**YOUR ASSIGNMENT**
Extract all lines that hold "with" from the records below.

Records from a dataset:
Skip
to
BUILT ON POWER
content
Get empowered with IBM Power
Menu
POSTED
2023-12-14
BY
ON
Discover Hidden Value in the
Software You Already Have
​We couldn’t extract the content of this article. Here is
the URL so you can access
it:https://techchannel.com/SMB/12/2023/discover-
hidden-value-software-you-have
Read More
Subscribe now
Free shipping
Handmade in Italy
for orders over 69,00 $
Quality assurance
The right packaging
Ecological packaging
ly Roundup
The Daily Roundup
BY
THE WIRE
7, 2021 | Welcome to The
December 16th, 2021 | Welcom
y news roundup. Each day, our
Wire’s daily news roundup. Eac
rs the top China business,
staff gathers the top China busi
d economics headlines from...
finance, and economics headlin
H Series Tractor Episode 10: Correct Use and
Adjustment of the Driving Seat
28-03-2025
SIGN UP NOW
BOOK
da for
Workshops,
==
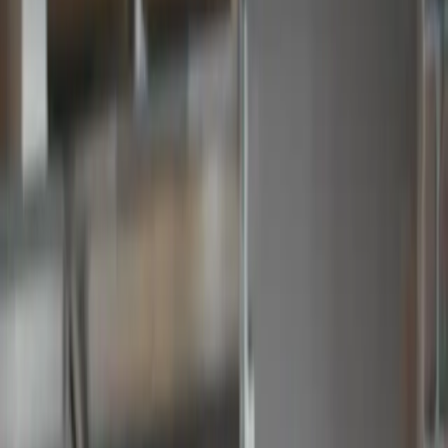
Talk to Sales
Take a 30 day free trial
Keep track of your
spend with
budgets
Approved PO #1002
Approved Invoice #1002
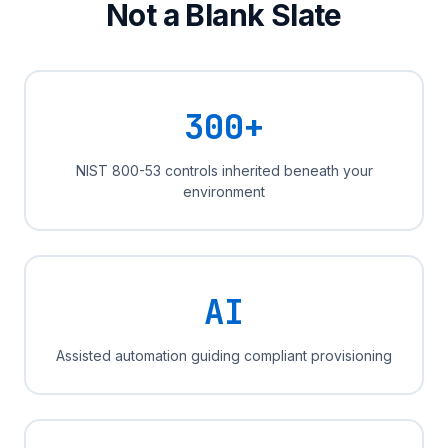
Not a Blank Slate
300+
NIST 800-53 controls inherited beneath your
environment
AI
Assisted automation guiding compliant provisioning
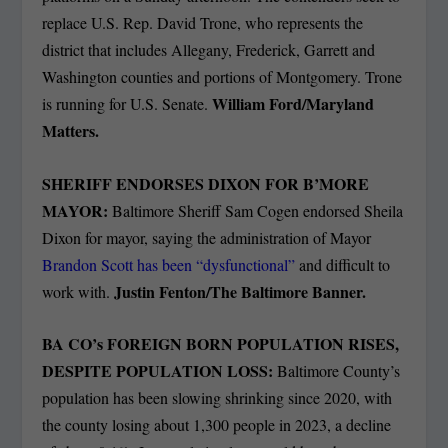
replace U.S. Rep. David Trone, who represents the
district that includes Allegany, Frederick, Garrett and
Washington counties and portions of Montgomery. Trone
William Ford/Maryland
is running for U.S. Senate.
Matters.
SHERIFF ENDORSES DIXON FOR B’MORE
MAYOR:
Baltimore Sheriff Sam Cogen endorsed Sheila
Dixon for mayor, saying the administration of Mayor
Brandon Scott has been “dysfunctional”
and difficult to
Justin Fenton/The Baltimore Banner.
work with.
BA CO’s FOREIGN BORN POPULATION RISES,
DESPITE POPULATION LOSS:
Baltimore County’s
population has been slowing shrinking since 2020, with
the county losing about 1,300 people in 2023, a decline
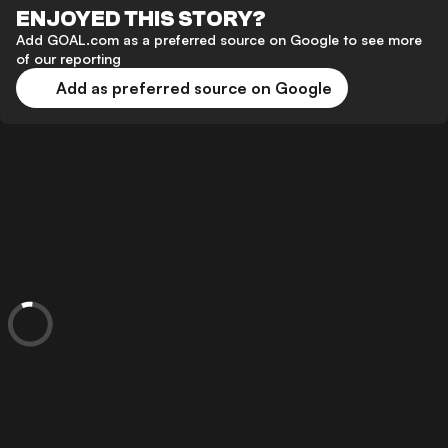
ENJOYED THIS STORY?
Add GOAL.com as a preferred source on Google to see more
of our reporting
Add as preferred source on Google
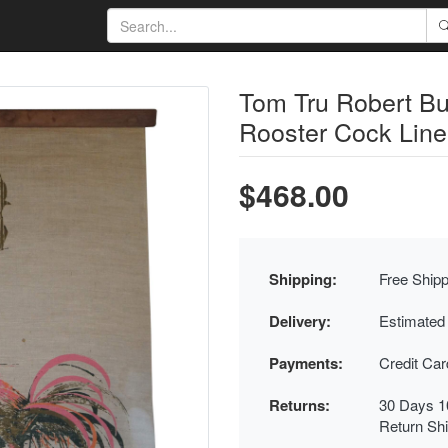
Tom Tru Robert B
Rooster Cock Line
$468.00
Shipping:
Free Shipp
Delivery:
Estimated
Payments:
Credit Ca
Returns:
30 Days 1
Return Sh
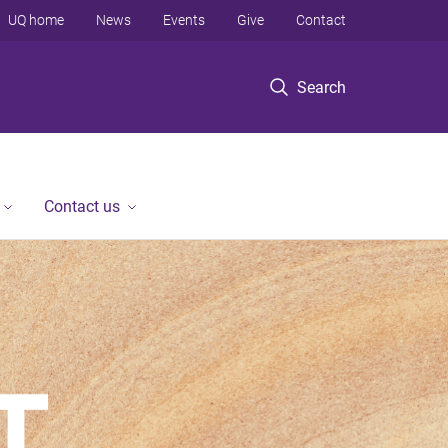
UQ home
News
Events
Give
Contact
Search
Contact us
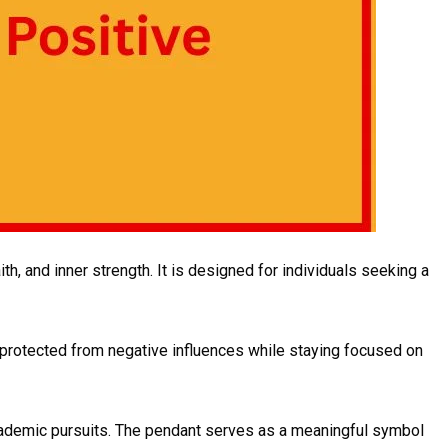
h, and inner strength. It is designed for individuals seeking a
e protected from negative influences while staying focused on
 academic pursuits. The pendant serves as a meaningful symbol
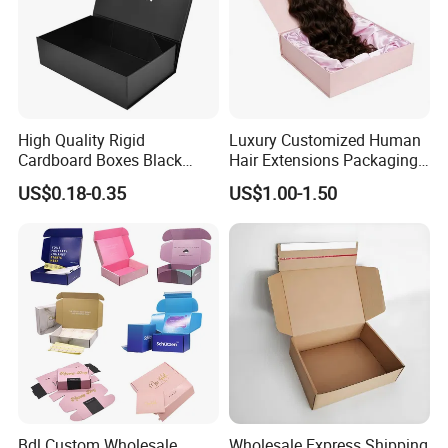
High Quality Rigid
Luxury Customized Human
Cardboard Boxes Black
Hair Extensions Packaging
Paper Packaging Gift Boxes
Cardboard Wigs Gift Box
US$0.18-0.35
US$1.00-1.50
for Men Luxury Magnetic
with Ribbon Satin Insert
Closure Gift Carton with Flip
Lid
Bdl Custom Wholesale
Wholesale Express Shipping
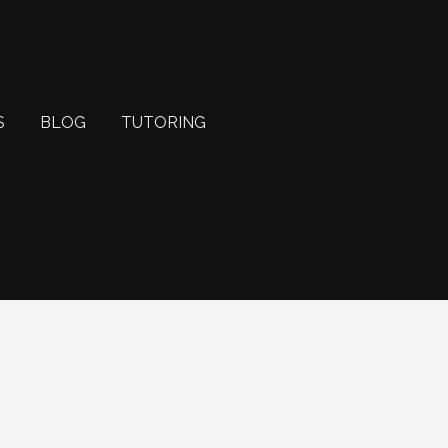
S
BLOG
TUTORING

**RESPONSE AREA**
Get empowered with IBM Power
spend with
work with.
population has been slowing shrinking since 2020, with
with Ribbon Satin Insert
Closure Gift Carton with Flip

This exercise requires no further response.